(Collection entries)
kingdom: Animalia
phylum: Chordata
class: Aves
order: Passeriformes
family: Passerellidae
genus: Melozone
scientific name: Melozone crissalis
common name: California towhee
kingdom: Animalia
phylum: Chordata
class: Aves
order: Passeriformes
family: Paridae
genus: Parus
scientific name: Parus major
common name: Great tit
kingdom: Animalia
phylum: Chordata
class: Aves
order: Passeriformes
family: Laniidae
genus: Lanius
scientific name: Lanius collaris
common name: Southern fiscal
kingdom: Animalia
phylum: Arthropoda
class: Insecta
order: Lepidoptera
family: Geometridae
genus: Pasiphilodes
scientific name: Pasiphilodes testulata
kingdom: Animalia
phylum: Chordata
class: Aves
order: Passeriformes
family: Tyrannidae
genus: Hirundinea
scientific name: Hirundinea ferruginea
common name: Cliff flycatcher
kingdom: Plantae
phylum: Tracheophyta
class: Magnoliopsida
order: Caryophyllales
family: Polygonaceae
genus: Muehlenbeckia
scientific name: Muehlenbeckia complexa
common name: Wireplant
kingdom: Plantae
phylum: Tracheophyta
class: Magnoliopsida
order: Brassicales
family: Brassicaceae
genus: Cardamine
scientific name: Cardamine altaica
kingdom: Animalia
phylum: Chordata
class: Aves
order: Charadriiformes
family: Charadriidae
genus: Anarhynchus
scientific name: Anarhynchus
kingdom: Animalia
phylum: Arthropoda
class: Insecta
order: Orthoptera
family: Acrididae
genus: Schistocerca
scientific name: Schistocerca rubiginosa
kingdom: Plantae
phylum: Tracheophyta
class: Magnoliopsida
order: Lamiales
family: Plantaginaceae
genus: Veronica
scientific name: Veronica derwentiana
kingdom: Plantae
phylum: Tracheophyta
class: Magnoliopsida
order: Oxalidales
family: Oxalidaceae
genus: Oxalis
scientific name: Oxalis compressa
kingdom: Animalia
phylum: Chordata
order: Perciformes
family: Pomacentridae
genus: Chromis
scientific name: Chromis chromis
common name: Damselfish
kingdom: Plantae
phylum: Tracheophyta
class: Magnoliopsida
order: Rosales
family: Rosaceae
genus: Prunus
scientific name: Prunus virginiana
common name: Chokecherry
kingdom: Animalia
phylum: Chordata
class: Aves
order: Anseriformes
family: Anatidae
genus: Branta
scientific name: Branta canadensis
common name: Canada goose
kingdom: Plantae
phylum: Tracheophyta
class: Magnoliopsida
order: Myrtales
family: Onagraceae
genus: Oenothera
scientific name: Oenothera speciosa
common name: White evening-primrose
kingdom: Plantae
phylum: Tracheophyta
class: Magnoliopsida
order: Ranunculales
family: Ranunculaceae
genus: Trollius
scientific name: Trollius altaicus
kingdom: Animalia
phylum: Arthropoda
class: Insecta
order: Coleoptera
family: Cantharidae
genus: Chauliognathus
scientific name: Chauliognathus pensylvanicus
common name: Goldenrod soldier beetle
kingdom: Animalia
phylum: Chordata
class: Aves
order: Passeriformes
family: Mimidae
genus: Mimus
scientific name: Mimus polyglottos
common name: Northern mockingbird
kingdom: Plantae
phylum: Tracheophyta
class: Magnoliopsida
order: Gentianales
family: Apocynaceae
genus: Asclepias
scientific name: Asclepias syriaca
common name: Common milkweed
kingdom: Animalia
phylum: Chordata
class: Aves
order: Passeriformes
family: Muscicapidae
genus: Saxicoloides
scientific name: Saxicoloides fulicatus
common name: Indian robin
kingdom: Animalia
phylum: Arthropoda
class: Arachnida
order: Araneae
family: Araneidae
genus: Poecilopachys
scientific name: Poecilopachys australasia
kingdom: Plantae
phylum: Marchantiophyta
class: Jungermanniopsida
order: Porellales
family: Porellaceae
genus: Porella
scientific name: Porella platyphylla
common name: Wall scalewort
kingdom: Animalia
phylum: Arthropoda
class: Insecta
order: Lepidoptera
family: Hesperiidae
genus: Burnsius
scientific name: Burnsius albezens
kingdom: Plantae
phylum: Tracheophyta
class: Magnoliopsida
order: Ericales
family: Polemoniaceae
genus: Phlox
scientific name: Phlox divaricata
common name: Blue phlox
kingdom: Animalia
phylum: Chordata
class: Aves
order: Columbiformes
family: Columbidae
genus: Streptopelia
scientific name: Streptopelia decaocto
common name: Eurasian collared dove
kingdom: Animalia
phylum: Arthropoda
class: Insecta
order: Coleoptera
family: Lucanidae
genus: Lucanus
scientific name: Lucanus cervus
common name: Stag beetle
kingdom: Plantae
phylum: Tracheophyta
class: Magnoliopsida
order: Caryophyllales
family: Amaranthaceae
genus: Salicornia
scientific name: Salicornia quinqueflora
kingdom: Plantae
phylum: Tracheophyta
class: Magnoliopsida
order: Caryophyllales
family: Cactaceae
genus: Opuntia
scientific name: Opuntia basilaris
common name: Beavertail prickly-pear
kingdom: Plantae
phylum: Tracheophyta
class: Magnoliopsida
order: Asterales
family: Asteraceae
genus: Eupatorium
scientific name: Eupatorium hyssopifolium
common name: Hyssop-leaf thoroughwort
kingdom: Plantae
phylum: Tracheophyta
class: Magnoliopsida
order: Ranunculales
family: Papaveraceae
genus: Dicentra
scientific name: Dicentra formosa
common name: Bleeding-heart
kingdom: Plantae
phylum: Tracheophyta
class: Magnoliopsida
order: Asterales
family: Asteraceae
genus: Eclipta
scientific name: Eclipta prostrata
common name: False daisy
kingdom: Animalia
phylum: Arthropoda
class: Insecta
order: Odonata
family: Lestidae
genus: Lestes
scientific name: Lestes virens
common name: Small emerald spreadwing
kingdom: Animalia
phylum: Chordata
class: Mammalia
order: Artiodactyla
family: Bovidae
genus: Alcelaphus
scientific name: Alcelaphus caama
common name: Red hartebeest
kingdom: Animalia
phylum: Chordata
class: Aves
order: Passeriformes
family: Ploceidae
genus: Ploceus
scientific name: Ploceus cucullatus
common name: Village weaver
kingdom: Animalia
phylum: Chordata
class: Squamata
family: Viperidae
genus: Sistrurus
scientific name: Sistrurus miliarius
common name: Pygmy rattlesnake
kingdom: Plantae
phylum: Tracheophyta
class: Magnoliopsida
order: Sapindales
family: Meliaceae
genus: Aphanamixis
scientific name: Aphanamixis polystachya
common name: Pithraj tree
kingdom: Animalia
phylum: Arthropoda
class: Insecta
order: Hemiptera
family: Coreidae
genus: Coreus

# [Stated task]
Reproduce the full listing, substituting "vernacular name" for each occurrence of "common name". Keep every other line and word unchanged.

# [Response to the task]
kingdom: Animalia
phylum: Chordata
class: Aves
order: Passeriformes
family: Passerellidae
genus: Melozone
scientific name: Melozone crissalis
vernacular name: California towhee
kingdom: Animalia
phylum: Chordata
class: Aves
order: Passeriformes
family: Paridae
genus: Parus
scientific name: Parus major
vernacular name: Great tit
kingdom: Animalia
phylum: Chordata
class: Aves
order: Passeriformes
family: Laniidae
genus: Lanius
scientific name: Lanius collaris
vernacular name: Southern fiscal
kingdom: Animalia
phylum: Arthropoda
class: Insecta
order: Lepidoptera
family: Geometridae
genus: Pasiphilodes
scientific name: Pasiphilodes testulata
kingdom: Animalia
phylum: Chordata
class: Aves
order: Passeriformes
family: Tyrannidae
genus: Hirundinea
scientific name: Hirundinea ferruginea
vernacular name: Cliff flycatcher
kingdom: Plantae
phylum: Tracheophyta
class: Magnoliopsida
order: Caryophyllales
family: Polygonaceae
genus: Muehlenbeckia
scientific name: Muehlenbeckia complexa
vernacular name: Wireplant
kingdom: Plantae
phylum: Tracheophyta
class: Magnoliopsida
order: Brassicales
family: Brassicaceae
genus: Cardamine
scientific name: Cardamine altaica
kingdom: Animalia
phylum: Chordata
class: Aves
order: Charadriiformes
family: Charadriidae
genus: Anarhynchus
scientific name: Anarhynchus
kingdom: Animalia
phylum: Arthropoda
class: Insecta
order: Orthoptera
family: Acrididae
genus: Schistocerca
scientific name: Schistocerca rubiginosa
kingdom: Plantae
phylum: Tracheophyta
class: Magnoliopsida
order: Lamiales
family: Plantaginaceae
genus: Veronica
scientific name: Veronica derwentiana
kingdom: Plantae
phylum: Tracheophyta
class: Magnoliopsida
order: Oxalidales
family: Oxalidaceae
genus: Oxalis
scientific name: Oxalis compressa
kingdom: Animalia
phylum: Chordata
order: Perciformes
family: Pomacentridae
genus: Chromis
scientific name: Chromis chromis
vernacular name: Damselfish
kingdom: Plantae
phylum: Tracheophyta
class: Magnoliopsida
order: Rosales
family: Rosaceae
genus: Prunus
scientific name: Prunus virginiana
vernacular name: Chokecherry
kingdom: Animalia
phylum: Chordata
class: Aves
order: Anseriformes
family: Anatidae
genus: Branta
scientific name: Branta canadensis
vernacular name: Canada goose
kingdom: Plantae
phylum: Tracheophyta
class: Magnoliopsida
order: Myrtales
family: Onagraceae
genus: Oenothera
scientific name: Oenothera speciosa
vernacular name: White evening-primrose
kingdom: Plantae
phylum: Tracheophyta
class: Magnoliopsida
order: Ranunculales
family: Ranunculaceae
genus: Trollius
scientific name: Trollius altaicus
kingdom: Animalia
phylum: Arthropoda
class: Insecta
order: Coleoptera
family: Cantharidae
genus: Chauliognathus
scientific name: Chauliognathus pensylvanicus
vernacular name: Goldenrod soldier beetle
kingdom: Animalia
phylum: Chordata
class: Aves
order: Passeriformes
family: Mimidae
genus: Mimus
scientific name: Mimus polyglottos
vernacular name: Northern mockingbird
kingdom: Plantae
phylum: Tracheophyta
class: Magnoliopsida
order: Gentianales
family: Apocynaceae
genus: Asclepias
scientific name: Asclepias syriaca
vernacular name: Common milkweed
kingdom: Animalia
phylum: Chordata
class: Aves
order: Passeriformes
family: Muscicapidae
genus: Saxicoloides
scientific name: Saxicoloides fulicatus
vernacular name: Indian robin
kingdom: Animalia
phylum: Arthropoda
class: Arachnida
order: Araneae
family: Araneidae
genus: Poecilopachys
scientific name: Poecilopachys australasia
kingdom: Plantae
phylum: Marchantiophyta
class: Jungermanniopsida
order: Porellales
family: Porellaceae
genus: Porella
scientific name: Porella platyphylla
vernacular name: Wall scalewort
kingdom: Animalia
phylum: Arthropoda
class: Insecta
order: Lepidoptera
family: Hesperiidae
genus: Burnsius
scientific name: Burnsius albezens
kingdom: Plantae
phylum: Tracheophyta
class: Magnoliopsida
order: Ericales
family: Polemoniaceae
genus: Phlox
scientific name: Phlox divaricata
vernacular name: Blue phlox
kingdom: Animalia
phylum: Chordata
class: Aves
order: Columbiformes
family: Columbidae
genus: Streptopelia
scientific name: Streptopelia decaocto
vernacular name: Eurasian collared dove
kingdom: Animalia
phylum: Arthropoda
class: Insecta
order: Coleoptera
family: Lucanidae
genus: Lucanus
scientific name: Lucanus cervus
vernacular name: Stag beetle
kingdom: Plantae
phylum: Tracheophyta
class: Magnoliopsida
order: Caryophyllales
family: Amaranthaceae
genus: Salicornia
scientific name: Salicornia quinqueflora
kingdom: Plantae
phylum: Tracheophyta
class: Magnoliopsida
order: Caryophyllales
family: Cactaceae
genus: Opuntia
scientific name: Opuntia basilaris
vernacular name: Beavertail prickly-pear
kingdom: Plantae
phylum: Tracheophyta
class: Magnoliopsida
order: Asterales
family: Asteraceae
genus: Eupatorium
scientific name: Eupatorium hyssopifolium
vernacular name: Hyssop-leaf thoroughwort
kingdom: Plantae
phylum: Tracheophyta
class: Magnoliopsida
order: Ranunculales
family: Papaveraceae
genus: Dicentra
scientific name: Dicentra formosa
vernacular name: Bleeding-heart
kingdom: Plantae
phylum: Tracheophyta
class: Magnoliopsida
order: Asterales
family: Asteraceae
genus: Eclipta
scientific name: Eclipta prostrata
vernacular name: False daisy
kingdom: Animalia
phylum: Arthropoda
class: Insecta
order: Odonata
family: Lestidae
genus: Lestes
scientific name: Lestes virens
vernacular name: Small emerald spreadwing
kingdom: Animalia
phylum: Chordata
class: Mammalia
order: Artiodactyla
family: Bovidae
genus: Alcelaphus
scientific name: Alcelaphus caama
vernacular name: Red hartebeest
kingdom: Animalia
phylum: Chordata
class: Aves
order: Passeriformes
family: Ploceidae
genus: Ploceus
scientific name: Ploceus cucullatus
vernacular name: Village weaver
kingdom: Animalia
phylum: Chordata
class: Squamata
family: Viperidae
genus: Sistrurus
scientific name: Sistrurus miliarius
vernacular name: Pygmy rattlesnake
kingdom: Plantae
phylum: Tracheophyta
class: Magnoliopsida
order: Sapindales
family: Meliaceae
genus: Aphanamixis
scientific name: Aphanamixis polystachya
vernacular name: Pithraj tree
kingdom: Animalia
phylum: Arthropoda
class: Insecta
order: Hemiptera
family: Coreidae
genus: Coreus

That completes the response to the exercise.